Could you edit the text of the entries below by replacing every "promocja" with "wyprzedaż" and changing nothing else? Leave out the pictures.

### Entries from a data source
------------------------------------
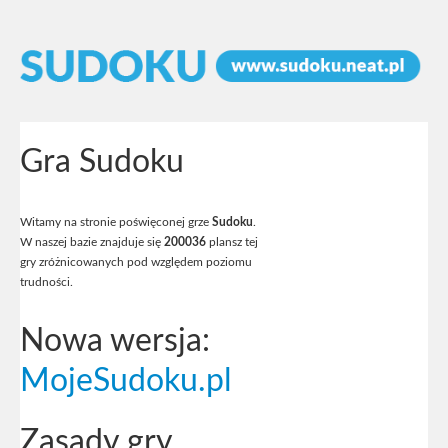
Gra Sudoku
Witamy na stronie poświęconej grze
Sudoku
.
W naszej bazie znajduje się
200036
plansz tej
gry zróżnicowanych pod względem poziomu
trudności.
Nowa wersja:
MojeSudoku.pl
Zasady gry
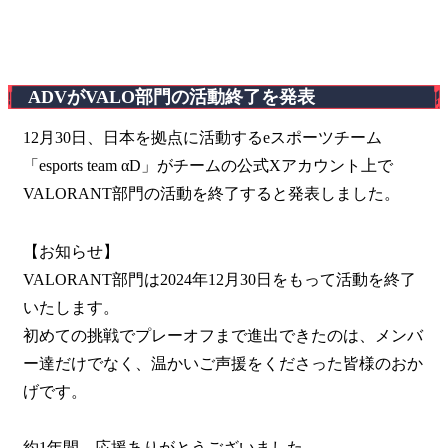
ADVがVALO部門の活動終了を発表
12月30日、日本を拠点に活動するeスポーツチーム
「esports team αD」がチームの公式Xアカウント上で
VALORANT部門の活動を終了すると発表しました。
【お知らせ】
VALORANT部門は2024年12月30日をもって活動を終了
いたします。
初めての挑戦でプレーオフまで進出できたのは、メンバ
ー達だけでなく、温かいご声援をくださった皆様のおか
げです。
約1年間、応援ありがとうございました。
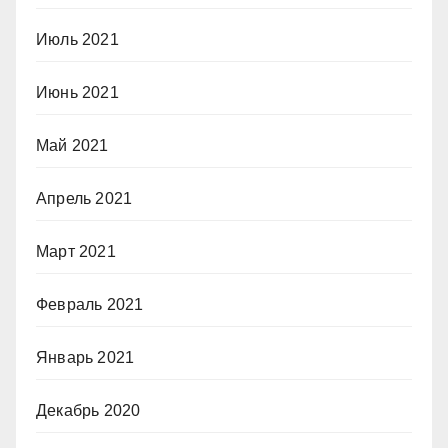
Июль 2021
Июнь 2021
Май 2021
Апрель 2021
Март 2021
Февраль 2021
Январь 2021
Декабрь 2020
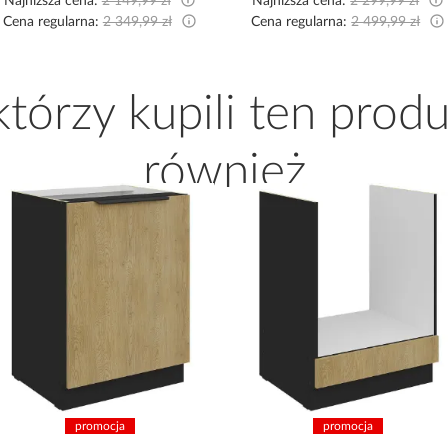
Najniższa cena:
2 149,99 zł
Najniższa cena:
2 299,99 zł
Cena regularna:
2 349,99 zł
Cena regularna:
2 499,99 zł
 którzy kupili ten produ
również
promocja
promocja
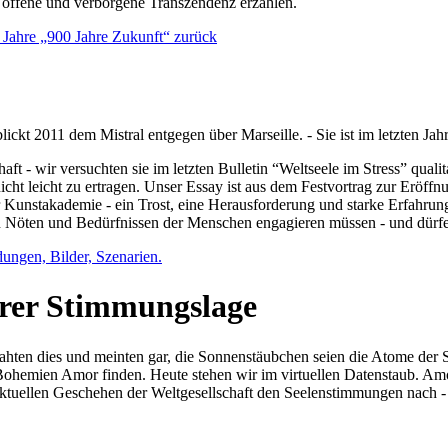
e offene und verborgene Transzendenz erzählen.
0 Jahre „900 Jahre Zukunft“ zurück
lickt 2011 dem Mistral entgegen über Marseille. - Sie ist im letzten J
ft - wir versuchten sie im letzten Bulletin “Weltseele im Stress” qual
nicht leicht zu ertragen. Unser Essay ist aus dem Festvortrag zur Eröf
 Kunstakademie - ein Trost, eine Herausforderung und starke Erfahrun
en Nöten und Bedürfnissen der Menschen engagieren müssen - und dürf
dungen, Bilder, Szenarien.
ihrer Stimmungslage
ejahten dies und meinten gar, die Sonnenstäubchen seien die Atome der
n Bohemien Amor finden. Heute stehen wir im virtuellen Datenstaub. Am
aktuellen Geschehen der Weltgesellschaft den Seelenstimmungen nach - 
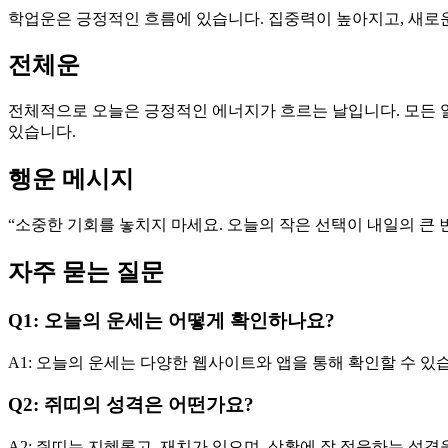
학업운은 긍정적인 흐름에 있습니다. 집중력이 높아지고, 새로운
전체운
전체적으로 오늘은 긍정적인 에너지가 흐르는 날입니다. 모든 일
있습니다.
행운 메시지
“소중한 기회를 놓치지 마세요. 오늘의 작은 선택이 내일의 큰 
자주 묻는 질문
Q1: 오늘의 운세는 어떻게 확인하나요?
A1: 오늘의 운세는 다양한 웹사이트와 앱을 통해 확인할 수 있습
Q2: 쥐띠의 성격은 어떤가요?
A2: 쥐띠는 지혜롭고, 재치가 있으며, 상황에 잘 적응하는 성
------------------------------------
### Output
Gra Sudoku
Witamy na stronie poświęconej grze
Sudoku
.
W naszej bazie znajduje się
200036
plansz tej
gry zróżnicowanych pod względem poziomu
trudności.
Nowa wersja:
MojeSudoku.pl
Zasady gry
ADVがVALO部門の活動終了を発表
12月30日、日本を拠点に活動するeスポーツチーム
「esports team αD」がチームの公式Xアカウント上で
VALORANT部門の活動を終了すると発表しました。
【お知らせ】
VALORANT部門は2024年12月30日をもって活動を終了
いたします。
初めての挑戦でプレーオフまで進出できたのは、メンバ
ー達だけでなく、温かいご声援をくださった皆様のおか
げです。
約1年間、応援ありがとうございました。
Июль 2021
Июнь 2021
Май 2021
Апрель 2021
Март 2021
Февраль 2021
Январь 2021
Декабрь 2020
Najniższa cena:
2 149,99 zł
Najniższa cena:
2 299,99 zł
Cena regularna:
2 349,99 zł
Cena regularna:
2 499,99 zł
 którzy kupili ten produ
również
wyprzedaż
wyprzedaż
e offene und verborgene Transzendenz erzählen.
0 Jahre „900 Jahre Zukunft“ zurück
lickt 2011 dem Mistral entgegen über Marseille. - Sie ist im letzten J
ft - wir versuchten sie im letzten Bulletin “Weltseele im Stress” qual
nicht leicht zu ertragen. Unser Essay ist aus dem Festvortrag zur Eröf
 Kunstakademie - ein Trost, eine Herausforderung und starke Erfahrun
en Nöten und Bedürfnissen der Menschen engagieren müssen - und dürf
dungen, Bilder, Szenarien.
ihrer Stimmungslage
ejahten dies und meinten gar, die Sonnenstäubchen seien die Atome der
n Bohemien Amor finden. Heute stehen wir im virtuellen Datenstaub. Am
aktuellen Geschehen der Weltgesellschaft den Seelenstimmungen nach - 
학업운은 긍정적인 흐름에 있습니다. 집중력이 높아지고, 새로운
전체운
전체적으로 오늘은 긍정적인 에너지가 흐르는 날입니다. 모든 일
있습니다.
행운 메시지
“소중한 기회를 놓치지 마세요. 오늘의 작은 선택이 내일의 큰 
자주 묻는 질문
Q1: 오늘의 운세는 어떻게 확인하나요?
A1: 오늘의 운세는 다양한 웹사이트와 앱을 통해 확인할 수 있습
Q2: 쥐띠의 성격은 어떤가요?
A2: 쥐띠는 지혜롭고, 재치가 있으며, 상황에 잘 적응하는 성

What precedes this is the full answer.